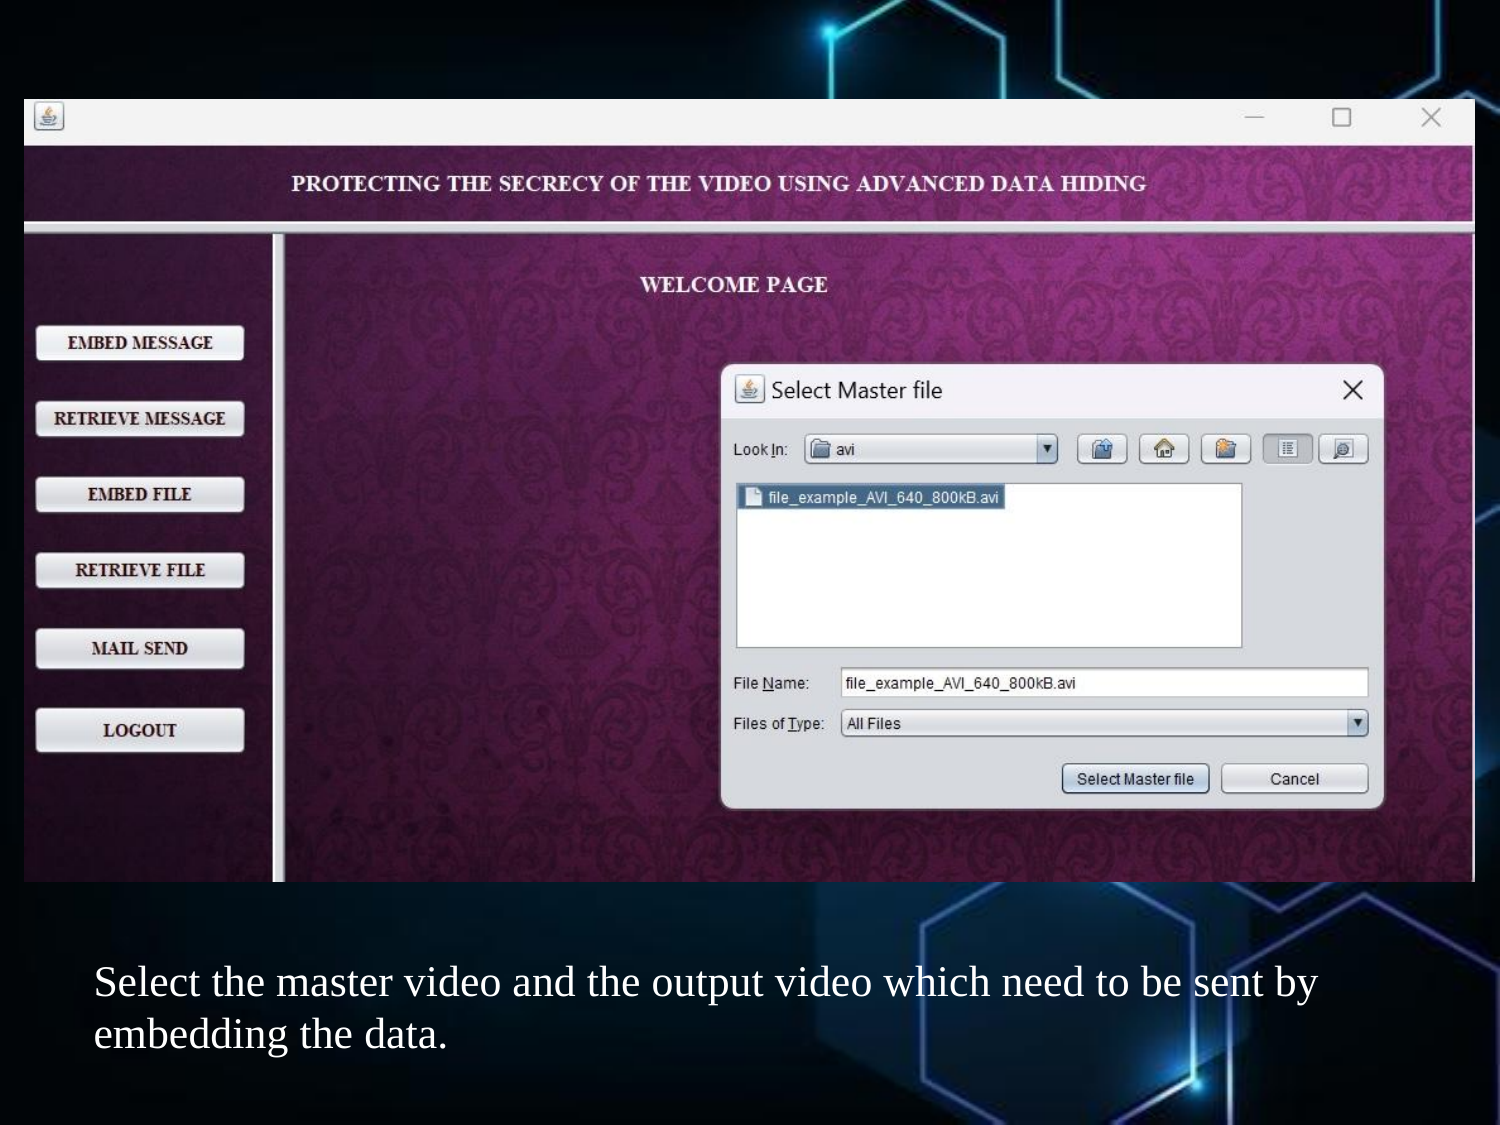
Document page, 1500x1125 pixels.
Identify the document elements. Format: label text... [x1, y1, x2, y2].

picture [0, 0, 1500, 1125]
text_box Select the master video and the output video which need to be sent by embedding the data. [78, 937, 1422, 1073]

• • •

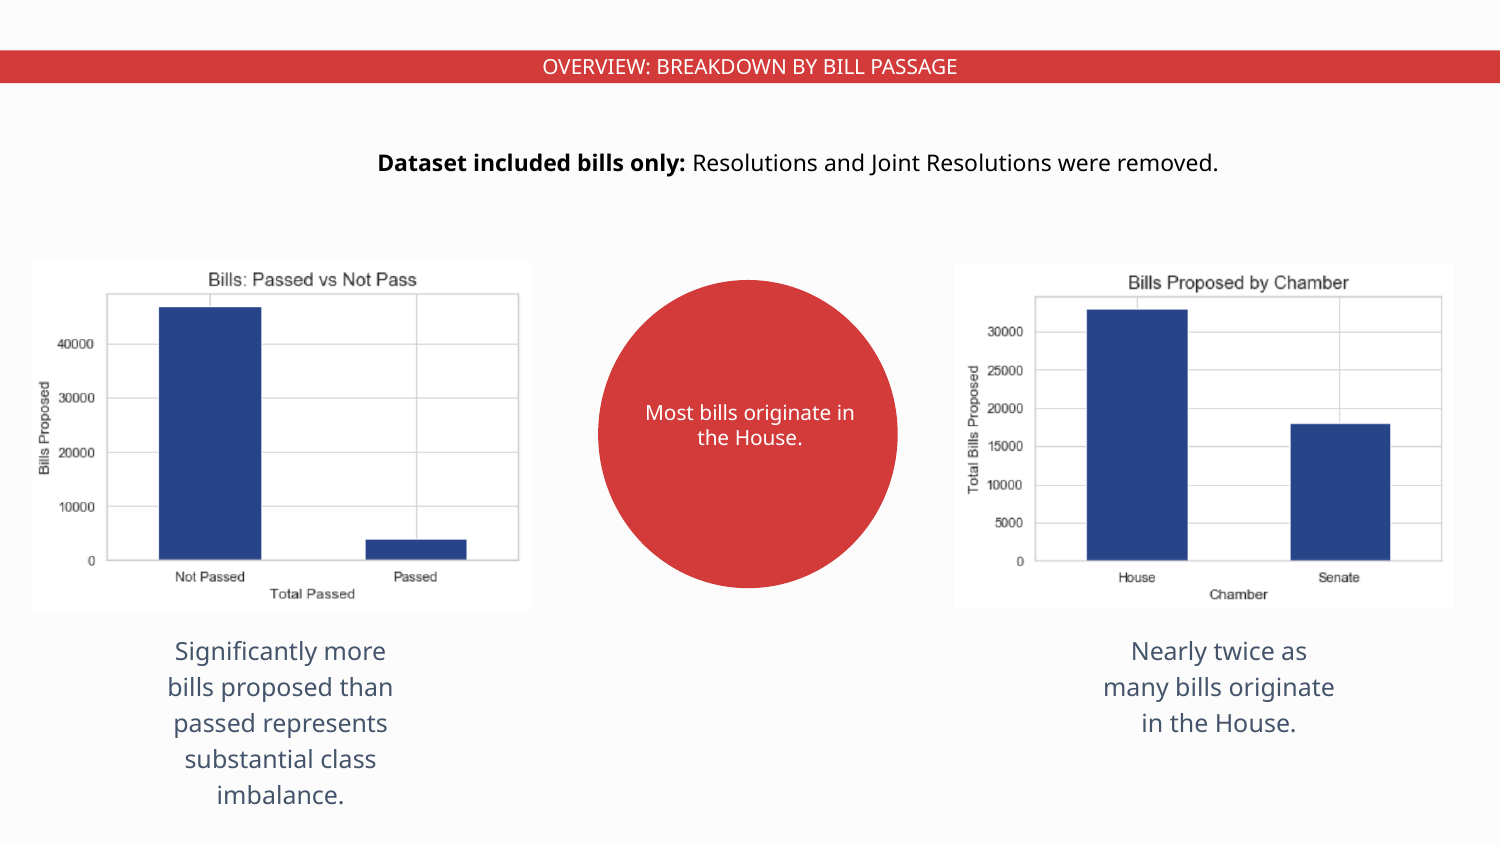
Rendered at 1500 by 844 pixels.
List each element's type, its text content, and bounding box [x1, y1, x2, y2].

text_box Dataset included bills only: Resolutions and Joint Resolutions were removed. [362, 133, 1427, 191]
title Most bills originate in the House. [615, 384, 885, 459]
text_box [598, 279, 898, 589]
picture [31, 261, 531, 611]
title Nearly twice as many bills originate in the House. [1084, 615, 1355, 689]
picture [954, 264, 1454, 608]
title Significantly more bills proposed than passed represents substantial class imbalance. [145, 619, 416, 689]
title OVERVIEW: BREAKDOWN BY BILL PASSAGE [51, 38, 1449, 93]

• • •

**PROBLEM DESCRIPTION**
Select all lines in the listing above where the word "pixels" appears, and show them.

**SOLVED EXERCISE**
Document page, 1500x1125 pixels.
Rendered at 1500 by 844 pixels.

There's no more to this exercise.